Return, in their exact form, the lines that lie between the start of the data below and the line containing "line: (731, 156) -> (887, 190), added", with both ends included.

[Extracted records]
================================

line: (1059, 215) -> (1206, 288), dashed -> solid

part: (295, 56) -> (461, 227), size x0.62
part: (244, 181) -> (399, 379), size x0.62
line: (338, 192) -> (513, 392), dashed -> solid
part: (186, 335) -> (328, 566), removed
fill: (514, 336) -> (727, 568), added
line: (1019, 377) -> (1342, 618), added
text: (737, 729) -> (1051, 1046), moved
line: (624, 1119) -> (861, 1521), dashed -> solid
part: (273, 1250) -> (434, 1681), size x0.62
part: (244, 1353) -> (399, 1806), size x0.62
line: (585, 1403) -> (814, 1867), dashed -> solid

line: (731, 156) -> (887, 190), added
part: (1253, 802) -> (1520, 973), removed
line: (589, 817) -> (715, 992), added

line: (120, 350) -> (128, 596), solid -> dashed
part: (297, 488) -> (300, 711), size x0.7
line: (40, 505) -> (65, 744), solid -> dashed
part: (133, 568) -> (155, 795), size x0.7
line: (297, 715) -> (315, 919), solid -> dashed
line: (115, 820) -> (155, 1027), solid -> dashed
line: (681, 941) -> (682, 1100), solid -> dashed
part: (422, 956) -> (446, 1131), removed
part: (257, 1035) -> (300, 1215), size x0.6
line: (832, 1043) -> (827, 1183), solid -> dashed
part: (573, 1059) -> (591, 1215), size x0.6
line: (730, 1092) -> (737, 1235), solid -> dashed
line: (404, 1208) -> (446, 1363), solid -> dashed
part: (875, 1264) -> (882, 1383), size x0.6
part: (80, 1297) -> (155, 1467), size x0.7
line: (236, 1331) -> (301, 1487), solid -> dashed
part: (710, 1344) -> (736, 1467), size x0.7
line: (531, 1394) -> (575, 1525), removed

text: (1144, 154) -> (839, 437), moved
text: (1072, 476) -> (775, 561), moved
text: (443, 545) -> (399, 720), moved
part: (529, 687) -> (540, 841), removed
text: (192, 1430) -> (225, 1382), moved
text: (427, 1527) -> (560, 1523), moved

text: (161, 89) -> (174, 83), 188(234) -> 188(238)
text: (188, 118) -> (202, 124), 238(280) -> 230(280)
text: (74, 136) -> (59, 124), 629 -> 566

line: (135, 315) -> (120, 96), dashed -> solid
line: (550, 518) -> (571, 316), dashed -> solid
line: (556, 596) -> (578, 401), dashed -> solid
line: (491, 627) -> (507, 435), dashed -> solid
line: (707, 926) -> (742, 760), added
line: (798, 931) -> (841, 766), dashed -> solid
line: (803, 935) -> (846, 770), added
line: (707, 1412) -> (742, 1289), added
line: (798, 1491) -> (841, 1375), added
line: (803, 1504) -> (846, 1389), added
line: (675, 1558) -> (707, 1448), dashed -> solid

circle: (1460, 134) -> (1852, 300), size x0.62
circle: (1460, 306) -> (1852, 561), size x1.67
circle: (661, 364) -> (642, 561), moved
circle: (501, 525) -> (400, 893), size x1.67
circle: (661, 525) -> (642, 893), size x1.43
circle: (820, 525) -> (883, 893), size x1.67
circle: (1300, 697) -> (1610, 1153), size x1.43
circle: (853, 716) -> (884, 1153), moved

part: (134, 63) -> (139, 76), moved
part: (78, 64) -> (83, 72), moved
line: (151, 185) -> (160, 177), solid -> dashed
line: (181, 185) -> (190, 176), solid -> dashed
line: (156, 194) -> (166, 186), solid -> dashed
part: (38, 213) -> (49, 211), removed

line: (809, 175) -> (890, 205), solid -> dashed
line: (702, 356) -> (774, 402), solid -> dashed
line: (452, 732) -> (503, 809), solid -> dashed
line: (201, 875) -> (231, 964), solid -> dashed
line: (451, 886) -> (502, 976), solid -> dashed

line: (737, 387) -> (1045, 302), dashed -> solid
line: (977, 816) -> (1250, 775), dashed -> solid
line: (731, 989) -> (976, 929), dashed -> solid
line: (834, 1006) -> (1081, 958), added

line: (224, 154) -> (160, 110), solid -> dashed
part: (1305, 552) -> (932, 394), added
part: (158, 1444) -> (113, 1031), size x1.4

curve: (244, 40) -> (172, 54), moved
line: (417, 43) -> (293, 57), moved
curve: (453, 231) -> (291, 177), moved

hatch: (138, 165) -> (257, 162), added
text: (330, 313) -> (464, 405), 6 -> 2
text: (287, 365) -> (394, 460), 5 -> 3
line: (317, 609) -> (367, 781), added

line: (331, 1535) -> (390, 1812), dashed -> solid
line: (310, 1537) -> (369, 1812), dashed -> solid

================================

* Exercise answer *
line: (1059, 215) -> (1206, 288), dashed -> solid

part: (295, 56) -> (461, 227), size x0.62
part: (244, 181) -> (399, 379), size x0.62
line: (338, 192) -> (513, 392), dashed -> solid
part: (186, 335) -> (328, 566), removed
fill: (514, 336) -> (727, 568), added
line: (1019, 377) -> (1342, 618), added
text: (737, 729) -> (1051, 1046), moved
line: (624, 1119) -> (861, 1521), dashed -> solid
part: (273, 1250) -> (434, 1681), size x0.62
part: (244, 1353) -> (399, 1806), size x0.62
line: (585, 1403) -> (814, 1867), dashed -> solid

line: (731, 156) -> (887, 190), added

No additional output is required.